İzaha davet uygulaması kapsamında düzeltmeler pişmanlık beyannamesi verilerek yapılamıyor. Bu nedenle yüzde 20 cezadan kurtulmak mümkün değil. Eğer düzeltme talebi İdareden gelmeseydi, mükellef eksikliklerini kendiliğinden pişmanlık yoluyla beyan etseydi, hiç vergi ziyaı cezası uygulanmayacaktı.

Görüldüğü üzere izaha davet müessesesi, belli konularda vergi incelemesi veya takdir süreçleri uygulanmadan ve ihtilafa gitmeden eksiklikleri pratik bir şekilde ve düşük oranlı ceza ile düzeltme olanağı sağlıyor. İyi işlediğinde hem mükellef hem de İdare için avantajlı bir müessese. Vergiye gönüllü uyumu sağlamakta önemli bir işlevi var.

Peki, son günlerde vergi daireleri tarafından yaygın bir şekilde telefonla bilgi istenmesi ve düzeltme talep edilmesi izaha davet kapsamında mı yapılıyor?

Hayır, bu bilgi talepleri izaha davet kapsamında yapılmıyor. Yukarıda açıkladığım üzere, izaha davet uygulaması kanunla düzenlenmiş, ikincil mevzuatla detayları belirlenmiş bir uygulama.

Son dönemlerde adete yağmur gibi mükelleflerden telefonla bilgi istenmesi olayları, yasal olarak çerçevesi düzenlenmemiş, genel bilgi isteme yetkisine dayanılarak yapıldığı söylenebilecek bir işlem ve yönlendirmeden ibaret.

Bu uygulamanın da “gönüllü uyum” çerçevesinde yapıldığı söyleniyor. Demek ki bu sözü ileride daha çok duyacağız!

Ancak eleştirilse de uygulamanın “etkili” olduğunu söyleyebiliriz.

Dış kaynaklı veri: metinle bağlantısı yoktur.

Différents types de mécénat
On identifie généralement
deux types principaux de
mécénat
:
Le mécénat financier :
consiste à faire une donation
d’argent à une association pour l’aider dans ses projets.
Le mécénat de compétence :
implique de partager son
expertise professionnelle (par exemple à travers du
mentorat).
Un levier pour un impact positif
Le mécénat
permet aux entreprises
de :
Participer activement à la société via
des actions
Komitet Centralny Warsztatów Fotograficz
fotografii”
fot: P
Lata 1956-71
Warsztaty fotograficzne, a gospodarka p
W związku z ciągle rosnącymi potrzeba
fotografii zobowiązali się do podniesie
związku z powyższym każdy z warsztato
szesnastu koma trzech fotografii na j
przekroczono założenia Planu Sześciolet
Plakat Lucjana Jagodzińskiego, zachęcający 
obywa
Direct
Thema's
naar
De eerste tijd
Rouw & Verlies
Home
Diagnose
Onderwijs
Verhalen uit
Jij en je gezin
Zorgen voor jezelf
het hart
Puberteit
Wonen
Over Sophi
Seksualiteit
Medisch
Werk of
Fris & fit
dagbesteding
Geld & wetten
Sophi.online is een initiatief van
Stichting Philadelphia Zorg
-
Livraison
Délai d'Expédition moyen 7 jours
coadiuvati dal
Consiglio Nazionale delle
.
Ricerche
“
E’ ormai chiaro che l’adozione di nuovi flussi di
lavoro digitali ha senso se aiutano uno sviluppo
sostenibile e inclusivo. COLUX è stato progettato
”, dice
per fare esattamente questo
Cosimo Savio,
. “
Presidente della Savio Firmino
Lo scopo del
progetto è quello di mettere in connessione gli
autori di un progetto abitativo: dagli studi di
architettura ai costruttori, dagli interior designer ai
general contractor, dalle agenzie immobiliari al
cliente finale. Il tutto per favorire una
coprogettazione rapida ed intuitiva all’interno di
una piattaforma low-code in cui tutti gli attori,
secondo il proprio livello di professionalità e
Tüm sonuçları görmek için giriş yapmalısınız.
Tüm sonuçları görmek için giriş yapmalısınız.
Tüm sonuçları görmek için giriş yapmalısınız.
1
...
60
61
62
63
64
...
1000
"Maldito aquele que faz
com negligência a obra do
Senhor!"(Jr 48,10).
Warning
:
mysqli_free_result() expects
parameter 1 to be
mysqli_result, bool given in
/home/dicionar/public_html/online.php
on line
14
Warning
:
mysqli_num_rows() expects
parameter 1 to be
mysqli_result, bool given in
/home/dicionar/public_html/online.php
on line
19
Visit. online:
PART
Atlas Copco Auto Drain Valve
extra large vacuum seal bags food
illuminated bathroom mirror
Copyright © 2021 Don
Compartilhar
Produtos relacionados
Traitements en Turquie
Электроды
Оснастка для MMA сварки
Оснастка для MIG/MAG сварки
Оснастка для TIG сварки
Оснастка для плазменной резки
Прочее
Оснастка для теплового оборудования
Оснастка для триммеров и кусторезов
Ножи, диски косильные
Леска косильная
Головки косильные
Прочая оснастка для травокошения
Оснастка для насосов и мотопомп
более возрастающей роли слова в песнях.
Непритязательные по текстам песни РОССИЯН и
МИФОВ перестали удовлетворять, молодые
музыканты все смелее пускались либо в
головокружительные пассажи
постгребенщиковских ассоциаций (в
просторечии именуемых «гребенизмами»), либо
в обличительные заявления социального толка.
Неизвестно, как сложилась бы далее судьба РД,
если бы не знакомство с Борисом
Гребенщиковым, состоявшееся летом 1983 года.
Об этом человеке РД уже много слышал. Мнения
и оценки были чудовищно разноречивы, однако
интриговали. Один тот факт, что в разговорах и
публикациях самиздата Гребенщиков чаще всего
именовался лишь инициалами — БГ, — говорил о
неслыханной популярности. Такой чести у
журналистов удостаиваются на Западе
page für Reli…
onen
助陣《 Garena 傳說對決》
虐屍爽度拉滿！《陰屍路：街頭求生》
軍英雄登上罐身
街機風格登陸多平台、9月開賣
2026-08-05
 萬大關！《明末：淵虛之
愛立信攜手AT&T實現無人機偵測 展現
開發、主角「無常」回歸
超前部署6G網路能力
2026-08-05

Çünkü bizim mükellefimiz haklı olarak vergi incelemesinden çekiniyor. Bu nedenle uygulama özellikle küçük ve orta ölçekli işletmelerde sonuç verebiliyor. Bu kapsamda hiç de azımsanmayacak miktarda düzeltme beyannamesi verildiğini gözlemliyoruz.

İdare açısından bakıldığında uygulamanın verimli olduğunu söylemek mümkün. Çünkü son derece düşük maliyetle önemli miktarda tahsilat sağlanıyor. Umarım istatistikleri Maliye kamuoyu ile paylaşır. Biz de böylece uygulamanın rakamsal sonuçlarını öğrenebiliriz.

Uygulama kapsamında düzeltme beyannamesini teşvik eden bir husus da vergi dairelerinin yazılı bildirimde bulunmaması nedeniyle düzeltmelerin pişmanlık yoluyla yapılabilmesi. Sanırım bu husus da gönüllü uyum çerçevesinde beyanlarını düzelten mükellef sayısını artırıyor. Anlaşılan mükellefler pişmanlıkla beyanda bulunabilsinler diye yazılı bildirim yapılmıyor!

Bu uygulamanın 2024 yılı beyanlarını da dolaylı olarak etkilediğini, daha doğru beyanda bulunma yönünde katkı sağladığını da söylemek mümkün.

Uygulamaya mükellef veya meslek mensupları tarafından gösterilen tepkileri ise, "Vergi İdaresinin kurumsal iletişimine, saygınlığına ve mükellef vergi dairesi ilişkilerine zarar verdiği yönünde dile getirilen eleştiriler" şeklinde özetleyebilirim.